Florence Griffith-Joyner 10.91 Evelyn Ashford 11.14 Marlies Göhr 11.30 (wind : +1.4 m/s) Toshiba International Super Meet, Tokyo, October 7, 1988 (Flo-Jo & Göhr's last race). This race was after Olympic Seoul 1988...
Carl Lewis and Florence Griffith Joyner, both multiple gold...
By MIKE COLLETT, UPI Sports Writer
TOKYO -- Carl Lewis and Florence Griffith Joyner, both multiple gold medalists at the Seoul Olympics, closed the 1988 track and field season with easy 100-meter victories Saturday night in heavy rain at the Toshiba International Super Meet.
Griffith-Joyner, who won three golds and a silver at South Korea, got a flying start in her shocking pink one-legged outfit with a shimmering black bikini bottom. She won the 100 meters in 10.91 seconds, well outside her world record 10.49 but far ahead of Olympic silver medalist Evelyn Ashford (11.14) and East German Marlies Goehr (11.30).
Lewis had been slated to run against Ben Johnson before the Canadian was disqualified from the Olympics and banned from track and field for failing a drug test in Seoul. Lewis breezed to victory in 10.09 seconds, ahead of fellow American Dennis Mitchell, fourth in the Olympic final.
Lewis, who also won the long jump gold and the 200 meters silver in Seoul, was responsible for the first of the two false starts, and was down after 20 meters, but won easily.

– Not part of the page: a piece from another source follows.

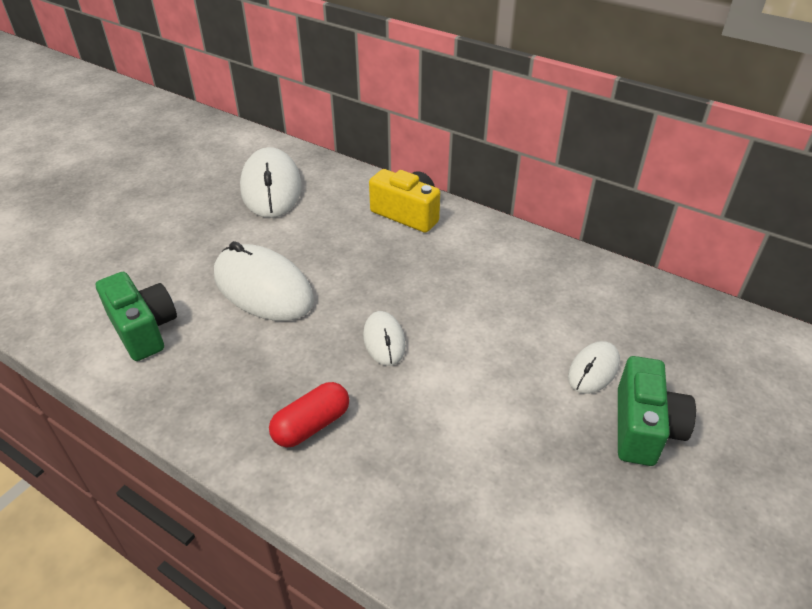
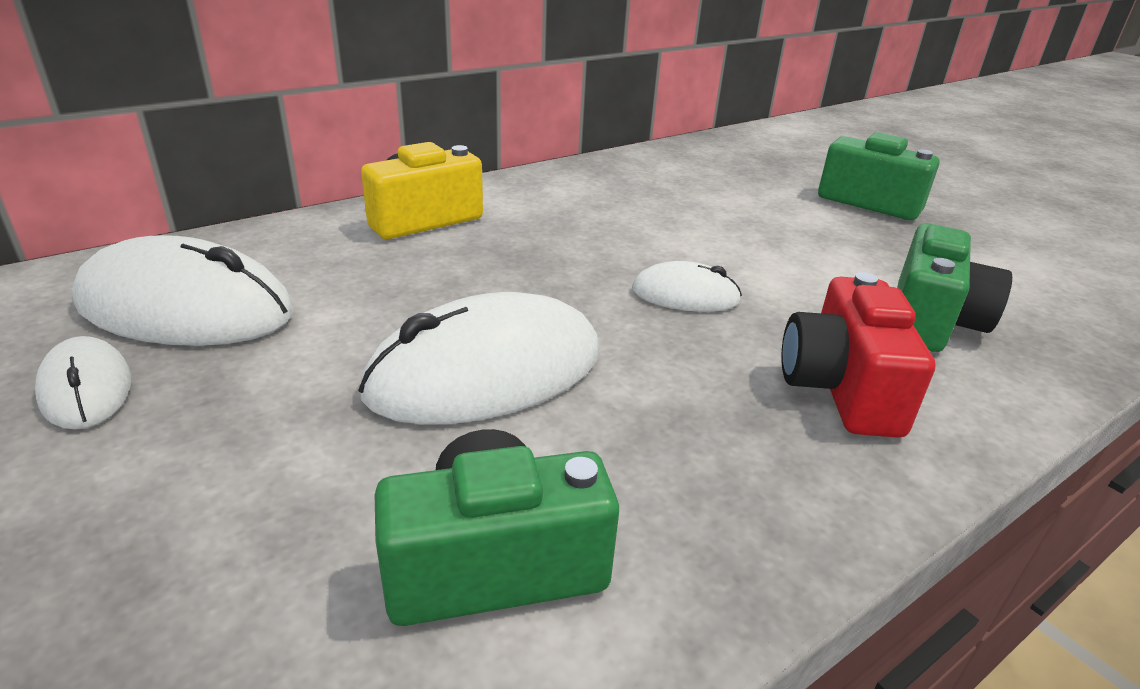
camera: 70 degrees left, 10 degrees down
red capsule [269,382,349,447] -> red camera [781,272,936,438]
white mouse [568,341,620,394] -> white mouse moved to [35,336,131,430]
none -> green camera [897,223,1012,352]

Griffith Joyner was a meter ahead after only 20 meters, but Ashford closed the gap briefly. The Olympic champion then accelerated away in the rain.
She presented Goehr with a bouquet after the race to mark the East German's retirement after a 12-year career.
Both Lewis and Griffith-Joyner were greeted like rock stars by the crowd, which braved five hours of driving rain and a largely mediocre meet to see them run in the last two events of the night.
Olympic 110-meter hurdles champion Roger Kingdom of the United States ended his season with a victory over Olympic silver medalist Colin Jackson of Britain and bronze medalist Tonie Campbell of the United States in a repeat of the Olympic final finish.
Conditions were so bad at the National Stadium, built for the 1964 Olympic Games and site of the 1991 World Championships, that the pole vault competition was cancelled. The hammer cage was dismantled as soon as that event ended, and the high jump, long jump and triple jump runways were continually rolled to make the approaches safe.
The meet, the final major event of the season, had been in doubt all week because of the weather and because of Emperor Hirohito's illness.
The meet featured 16 Olympic gold medalists -- although Sergei Bubka's pole vault was scrapped -- and a total of 77 athletes from 23 countries who won a total of 56 medals in Seoul.
About 35,000 fans, half the capacity, sat under umbrellas beneath heavy grey skies.
'Rain? It was like swimming out there,' said Patrik Sjoberg, who beat Olympic champion Gennadiy Avdeenko of the Soviet Union in the high jump. 'It was dangerous to run too fast in the conditions and I only took a five step run-up instead of eight.'
Despite the conditions, East German Olympic champion Petra Felke produced the fourth best throw of all time to win the javelin at 77.52 meters (254-feet, 4-inches) -- more than 22 meters ahead of second placed Chou Li of China, and almost three meters more than her winning throw in Seoul.
Czechoslovak Jan Zelezny, the world record holder and Olympic silver medalist, won the men's javelin. Joe Deloach, the Olympic 200 meters champion, won the event in 20.46 seconds, ahead of Calvin Smith (20.56), Robson da Silva (20.59) and Steve Lewis (21.11).
Andre Phillips, who won the Olympic 400-meters hurdles title, battled all the way to the finish line to beat American Kevin Young in 48.76 seconds.
Young clocked 48.80 and Amadou Dia Ba of Senegal, who was second in South Korea, finished third in 50.94.
There were routine wins for a quartet of Soviets -- 10,000 meter Olympic champion Olga Bondarenko (31:46.72), Olympic long jump bronze medalist Galina Chistiakova, (6.88 meters), Olympic hammer gold medalist Sergei Litvinoff (81.74 meters) and 3000 meters champion Tatiana Samolenko, who won the 1500 meters in 4:07.34.
Yordanka Donkova of Bulgaria, the world champion and world record holder over the women's high hurdles, beat Jackie Joyner-Kersee, the Olympic long jump and heptathlon champion, in 12.60 seconds.
Olympic champion Olga Bryzgina of the Soviet Union won the women's 400 meters in 50.94 seconds, just ahead of 1984 Olympic champion Valerie Brisco of the United States, who clocked 51.01.
Olga Nazarlva of the Soviet Union, who won the bronze in Seoul, finished third in 51.08.
Olympic bronze medalist Kim Gallagher won the women's 800 meters, the first track event of the meet, in 1:58.71.